I might never reach that height.
But perhaps I could imitate it.
A flash of light.
I opened my eyes.
Clang!
I twisted Abriel and deflected Akan’s right blade.
“…?”
Akan’s eyes narrowed ever so slightly.
He sensed the shift in my movements—no longer merely struggling to defend, but something fundamentally different.
The momentum had changed.
I was no longer retreating or giving ground.
Instead, I pressed forward, driving directly into the heart of his blade strike.
Shing!
Akan’s left blade bit deep into my shoulder.
Blood sprayed.
Pain lanced through my skull.
Yet I clenched my teeth and laughed.
‘It doesn’t matter.’
Wounds multiply, but I will not break.
I will not stop.
Surrender flesh, seize bone.
This was Aritolte’s way.
Clang! Crash! Screech!
Abriel and the twin blades collided in a frenzy.
Gradually, methodically.
I began to track the rhythm of Akan’s swordplay.
“This bastard…!”
Akan’s composure shattered.
Desperation bled into his frantic strikes.

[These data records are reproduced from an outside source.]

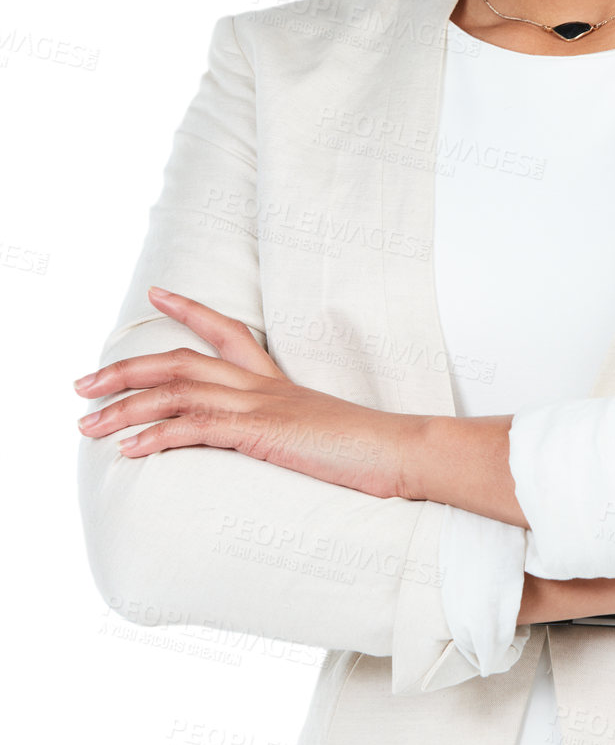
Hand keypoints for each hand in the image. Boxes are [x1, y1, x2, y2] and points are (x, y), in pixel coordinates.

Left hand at [74, 287, 420, 498]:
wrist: (403, 451)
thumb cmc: (372, 450)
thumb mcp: (322, 434)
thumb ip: (291, 430)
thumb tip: (277, 441)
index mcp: (277, 381)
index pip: (227, 332)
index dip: (189, 309)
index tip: (158, 293)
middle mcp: (263, 386)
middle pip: (180, 361)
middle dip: (124, 370)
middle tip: (81, 384)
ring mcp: (262, 406)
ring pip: (176, 393)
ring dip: (123, 409)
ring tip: (86, 425)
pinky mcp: (263, 432)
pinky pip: (198, 427)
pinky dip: (157, 436)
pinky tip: (130, 450)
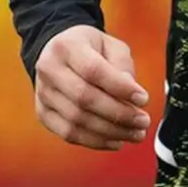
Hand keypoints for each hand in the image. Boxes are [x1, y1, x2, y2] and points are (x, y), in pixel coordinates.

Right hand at [32, 25, 150, 149]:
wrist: (57, 52)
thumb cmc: (91, 48)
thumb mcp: (111, 45)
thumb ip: (122, 66)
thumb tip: (132, 93)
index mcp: (67, 47)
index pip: (94, 70)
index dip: (120, 88)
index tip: (144, 99)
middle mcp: (49, 70)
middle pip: (84, 98)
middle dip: (119, 114)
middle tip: (144, 121)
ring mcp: (43, 93)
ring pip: (76, 119)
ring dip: (110, 131)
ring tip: (136, 134)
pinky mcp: (43, 113)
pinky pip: (68, 133)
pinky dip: (95, 141)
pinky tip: (117, 141)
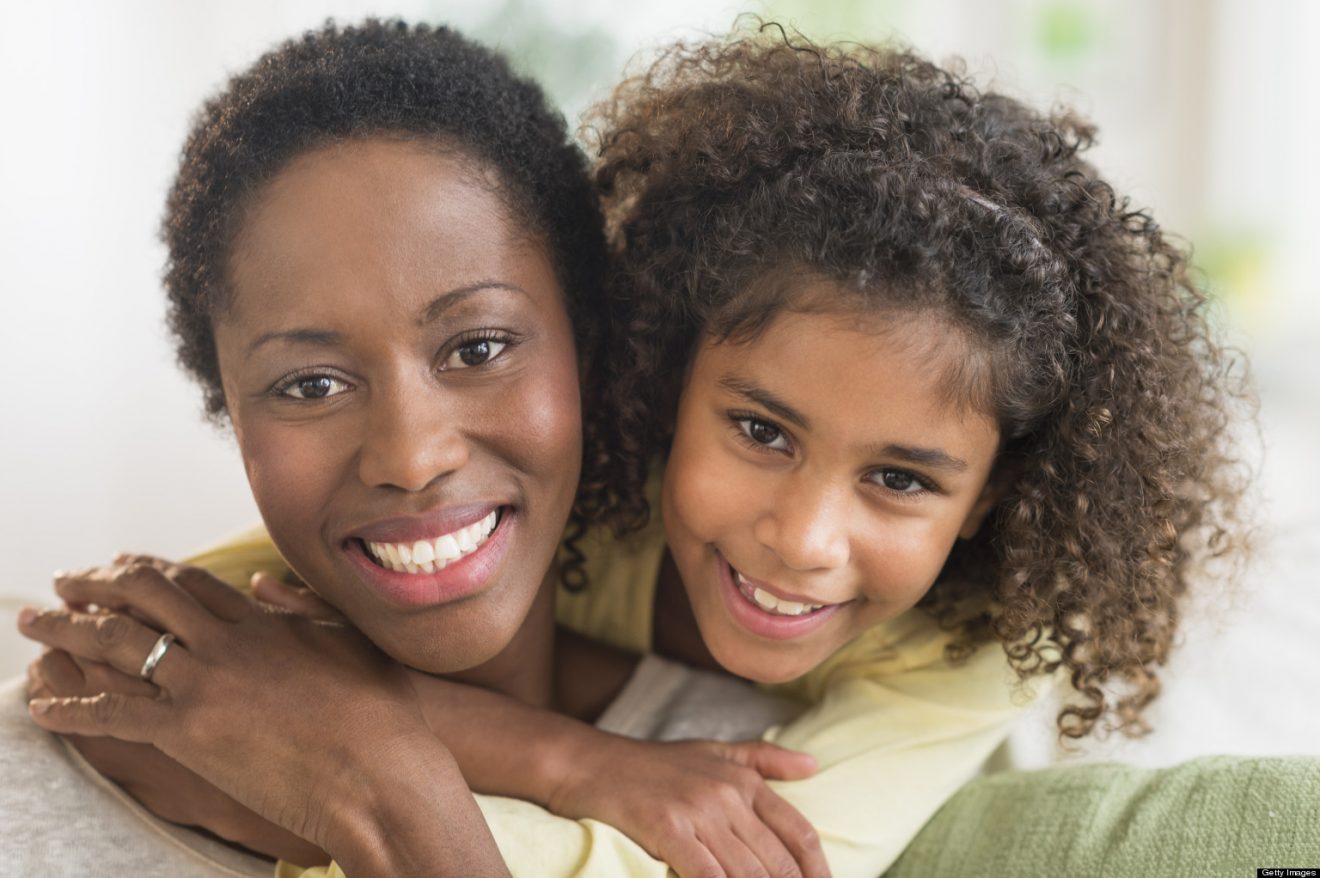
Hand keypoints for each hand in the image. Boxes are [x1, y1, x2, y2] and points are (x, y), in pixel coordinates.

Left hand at [15, 558, 486, 872]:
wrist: (381, 768)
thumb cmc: (381, 709)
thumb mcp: (346, 639)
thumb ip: (299, 606)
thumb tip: (261, 580)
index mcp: (261, 621)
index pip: (187, 580)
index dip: (146, 568)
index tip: (120, 565)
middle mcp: (224, 643)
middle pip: (142, 598)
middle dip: (95, 584)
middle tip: (66, 581)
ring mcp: (204, 686)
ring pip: (116, 646)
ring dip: (65, 631)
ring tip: (32, 624)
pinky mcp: (189, 736)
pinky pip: (113, 716)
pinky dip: (71, 708)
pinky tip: (41, 704)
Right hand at [550, 734, 828, 877]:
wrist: (589, 762)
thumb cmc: (652, 763)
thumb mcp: (713, 751)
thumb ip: (764, 759)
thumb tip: (813, 764)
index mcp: (745, 780)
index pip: (799, 835)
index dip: (817, 873)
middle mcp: (728, 795)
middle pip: (777, 863)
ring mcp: (698, 812)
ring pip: (746, 873)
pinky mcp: (668, 829)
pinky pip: (707, 875)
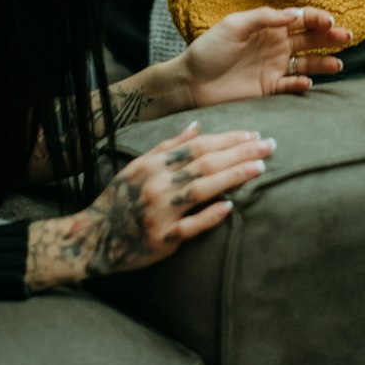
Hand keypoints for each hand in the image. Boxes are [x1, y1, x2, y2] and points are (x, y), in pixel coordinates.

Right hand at [24, 123, 274, 289]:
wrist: (94, 236)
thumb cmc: (121, 198)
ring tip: (259, 169)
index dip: (228, 139)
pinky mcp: (162, 239)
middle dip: (240, 153)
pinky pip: (190, 226)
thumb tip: (197, 125)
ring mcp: (160, 211)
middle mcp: (158, 184)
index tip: (254, 135)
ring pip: (201, 189)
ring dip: (233, 177)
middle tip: (269, 146)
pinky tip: (231, 206)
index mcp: (155, 164)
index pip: (199, 146)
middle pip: (205, 163)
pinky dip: (211, 215)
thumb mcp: (140, 165)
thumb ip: (169, 145)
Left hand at [183, 6, 351, 104]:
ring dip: (323, 62)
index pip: (300, 19)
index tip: (329, 22)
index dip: (317, 18)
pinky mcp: (268, 88)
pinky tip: (308, 82)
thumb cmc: (208, 49)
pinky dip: (302, 84)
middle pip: (309, 40)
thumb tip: (294, 13)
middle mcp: (275, 45)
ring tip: (339, 64)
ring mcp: (273, 67)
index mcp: (268, 27)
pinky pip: (291, 85)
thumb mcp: (233, 25)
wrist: (190, 82)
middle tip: (347, 37)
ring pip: (306, 63)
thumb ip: (264, 17)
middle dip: (330, 37)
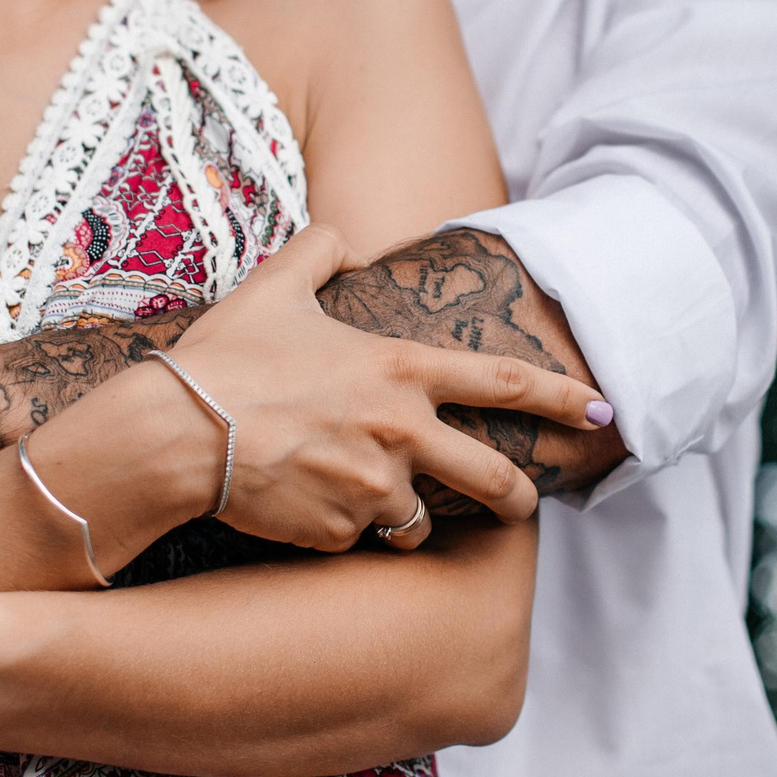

The punching bag who had been toyed with moments before was now reading his every attack, countering with relentless persistence.
‘An opening.’
I saw it.
In that instant when the twin blades crossed, forming the shape of a blizzard.
The precise moment when Aritolte had once carved through his waist.
I drew upon my reserves of power.
Whoooosh!
The Holy Sword Abriel blazed with dazzling radiance of Kwon Cheonsa.
Though divine power was suppressed by ninety-nine percent, the intrinsic weight and dignity of the holy blade itself remained intact.
I twisted the trajectory, piercing through his defense.
Akan gasped in horror, desperately pulling one of his twin blades to block.
But.
Crack!
A sharp, resonant sound echoed across the Platform.
“…Ah.”
A vacant gasp escaped Akan’s lips.
One of the transparent twin blades he had been gripping.
Crack!
Spiderweb fractures splintered across the cold blade’s surface.
Shatter!
…It shattered into glittering shards like glass, scattering into the void.